A popular shrine to America’s love of the open road, Cadillac Ranch was created by the San Francisco-based Ant Farm artists’ and architects’ collective in May 1974, under the patronage of the eccentric Amarillo helium millionaire Stanley Marsh III. The cars were all bought, some running, some not, from local junkyards and used car lots at an average cost of $200 each. Before the Cadillacs were planted in the ground, all the hubcaps and wheels were welded on, a good idea since most of the time the cars are in a badly vandalized state. Tagging the cars with spray-paint graffiti has become a popular activity, but every once in a while advertising agencies and rock bands tidy them up for use as backdrops during photo shoots. In the late 1990s, Cadillac Ranch got another 15 minutes of fame when Marsh decided to dig them up and move them 2 mi (3.2 km) west from where they’d been—to escape the ever-expanding Amarillo sprawl and preserve the natural horizon. Marsh’s death in 2014 has made the site’s future less secure, so see it while you can.
There’s a well-worn path from the frontage road if you want a closer look. Visitors are allowed any time, day or night.
Palo Duro Canyon State Park
Lovely Palo Duro Canyon State Park (daily, $8), one of the most beautiful places in all of Texas, is just 35 mi (56 km) southeast of Amarillo, east of the town of Canyon off the I-27 freeway. Cut into the Texas plain by the Prairie Dog Town Fork of the Red River, Palo Duro has more than 60 mi (97 km) of ravines, with canyon walls climbing to 800 ft (244 m). Coronado and company were the first Europeans to lay eyes on the area, and numerous Plains people, including Apache, Kiowa, and Comanche, later took refuge here. From the end of Hwy- 217, a well-paved road winds past the Palo Duro park visitors center (806/488-2227, daily), from where a short trail leads to a canyon overlook. Beyond here, more than 30 mi (48 km) of hiking extend through the canyon’s heart. It’s prettiest in spring and fall, and fairly popular year-round.
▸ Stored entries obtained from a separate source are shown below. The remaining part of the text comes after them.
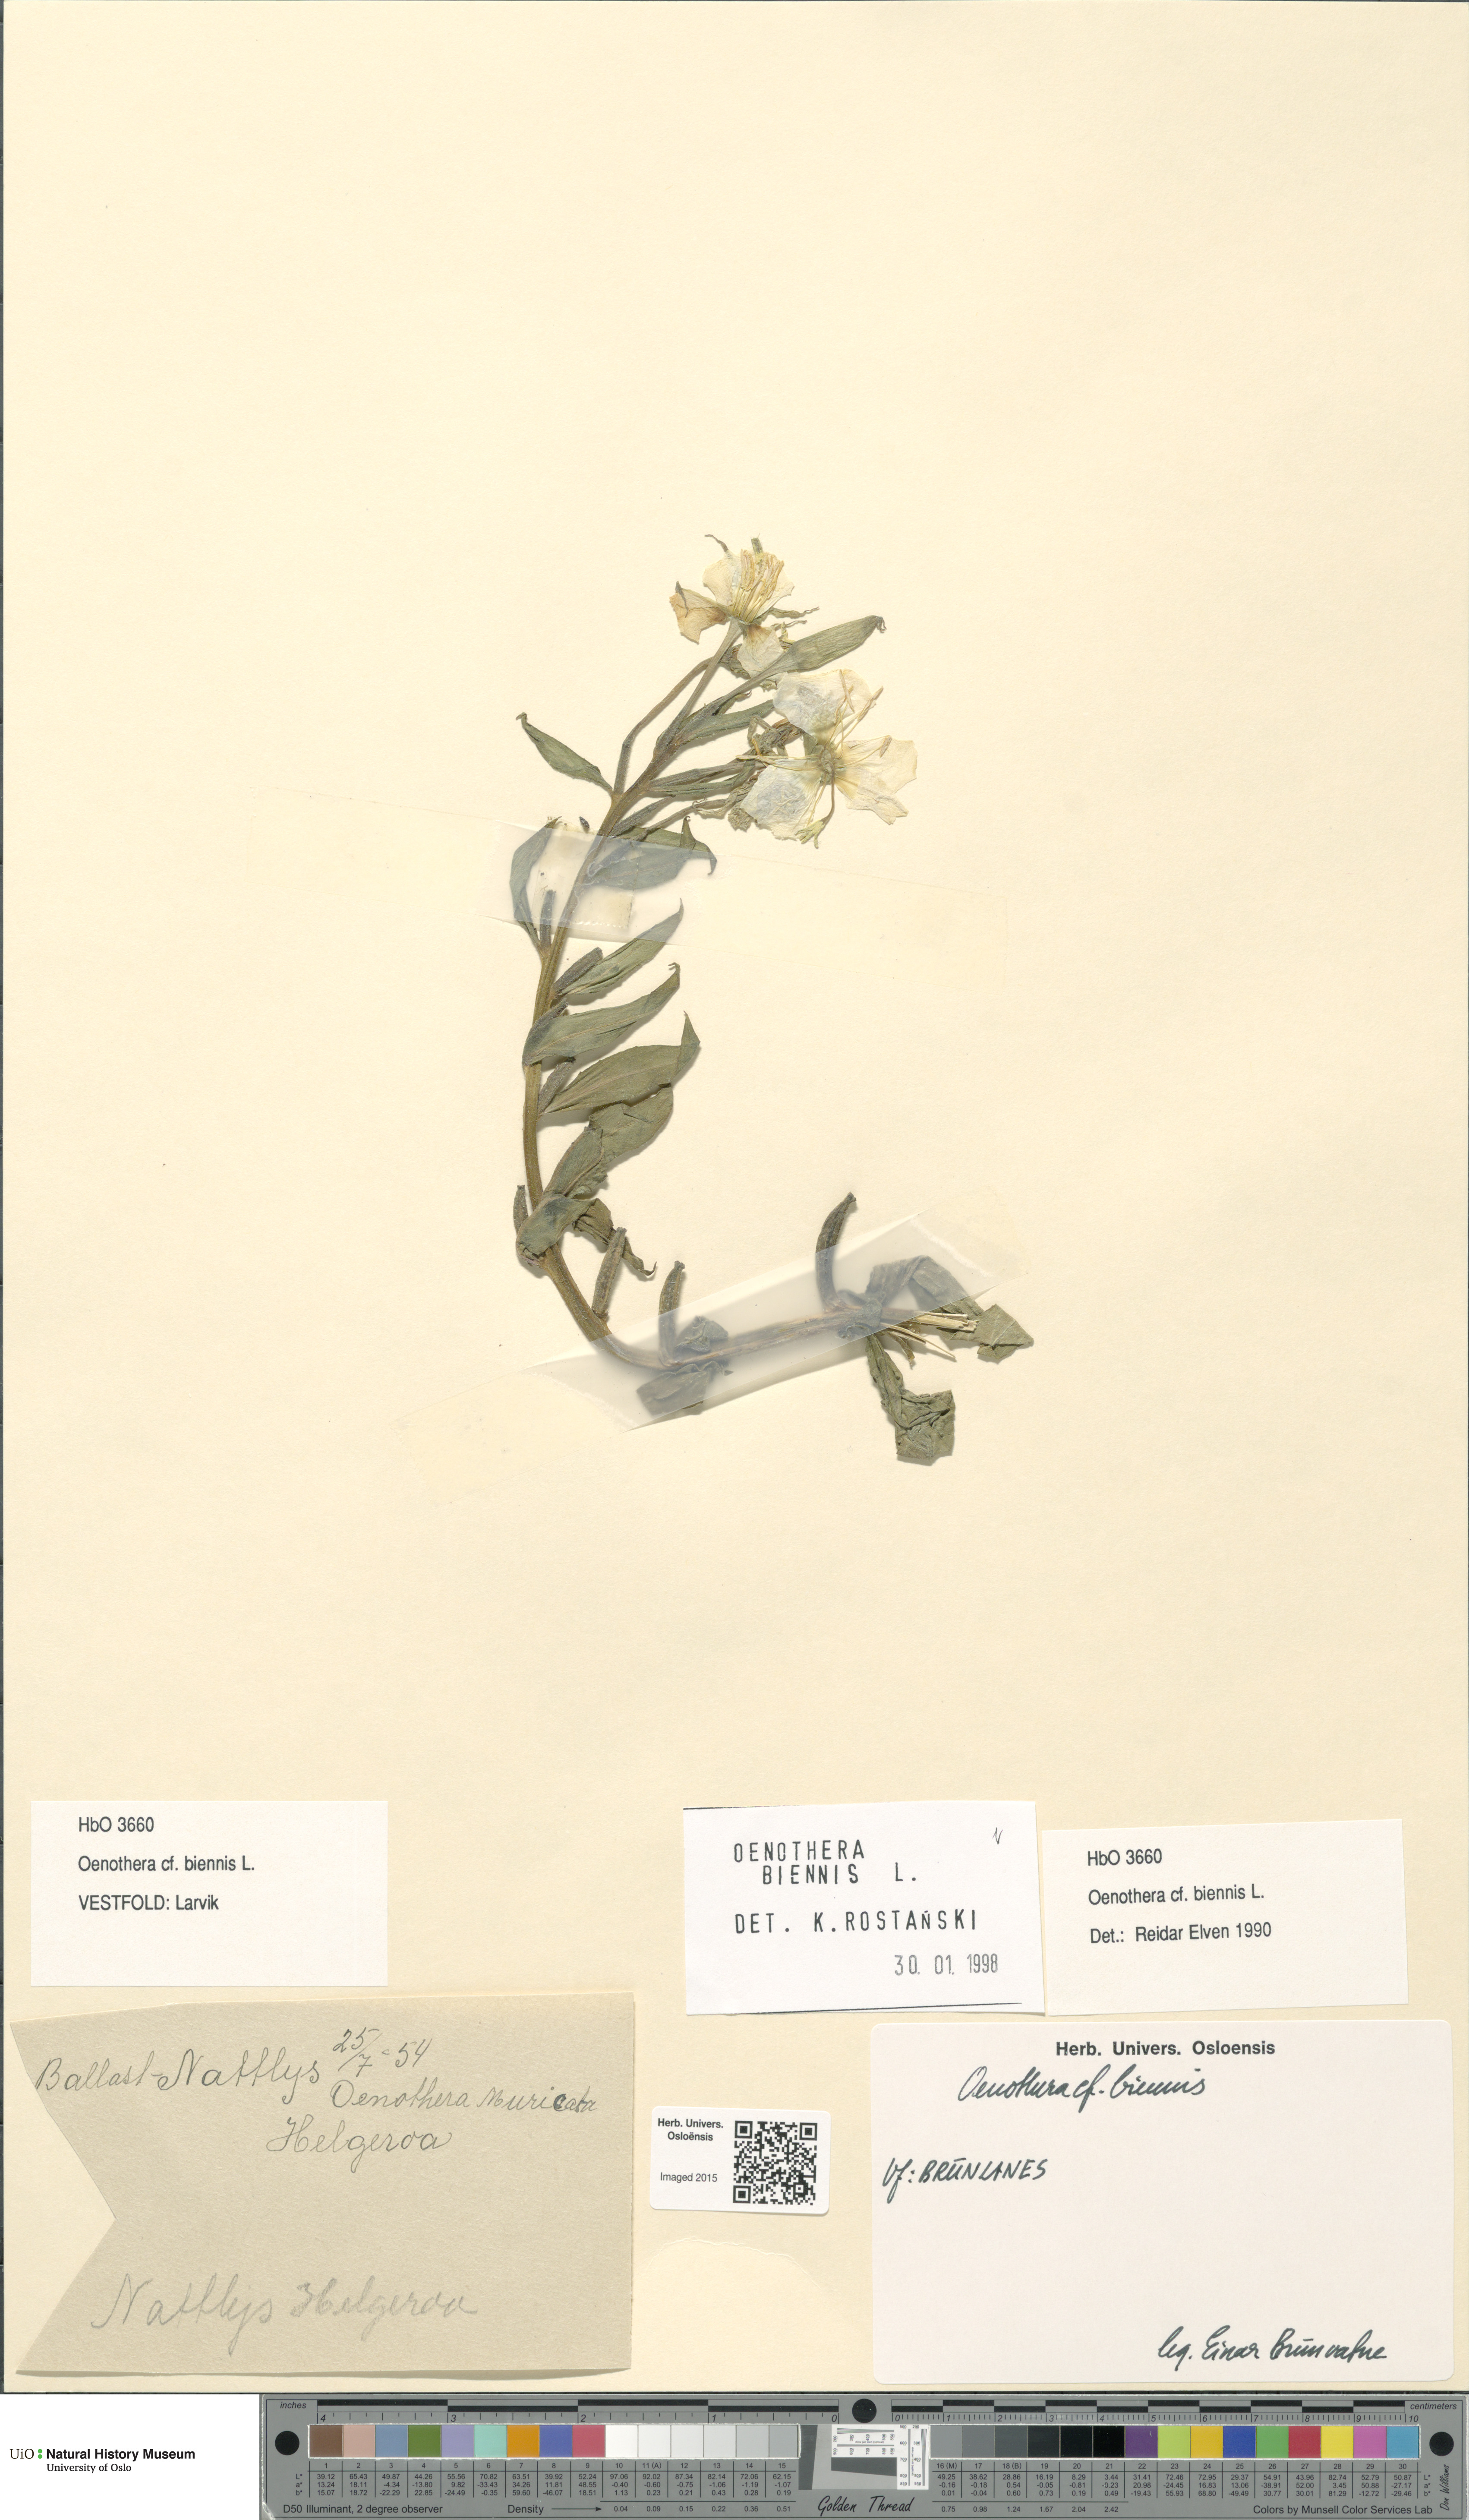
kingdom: Plantae
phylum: Tracheophyta
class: Magnoliopsida
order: Myrtales
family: Onagraceae
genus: Oenothera
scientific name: Oenothera biennis
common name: Common evening-primrose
On your way to or from Palo Duro Canyon, be sure to stop by the excellent Panhandle-Plains Historical Museum (2401 4th Ave., 806/651-2244, Tues.-Sat. Sept.-May, Mon.-Sat. June-Aug., $12.50) in the neighboring town of Canyon. One of the state’s great museums, this has extensive exhibits on the cultural and economic life of the Panhandle region and its relations with Mexico, the Texas Republic, and the United States. The museum, which is housed in a WPA-era building on the campus of West Texas A&M University, has a special section on rancher Charles Goodnight (1836-1929), who once owned a half-million ac (202,300 ha) here, invented the chuck wagon, and was an early advocate of saving the bison from extinction.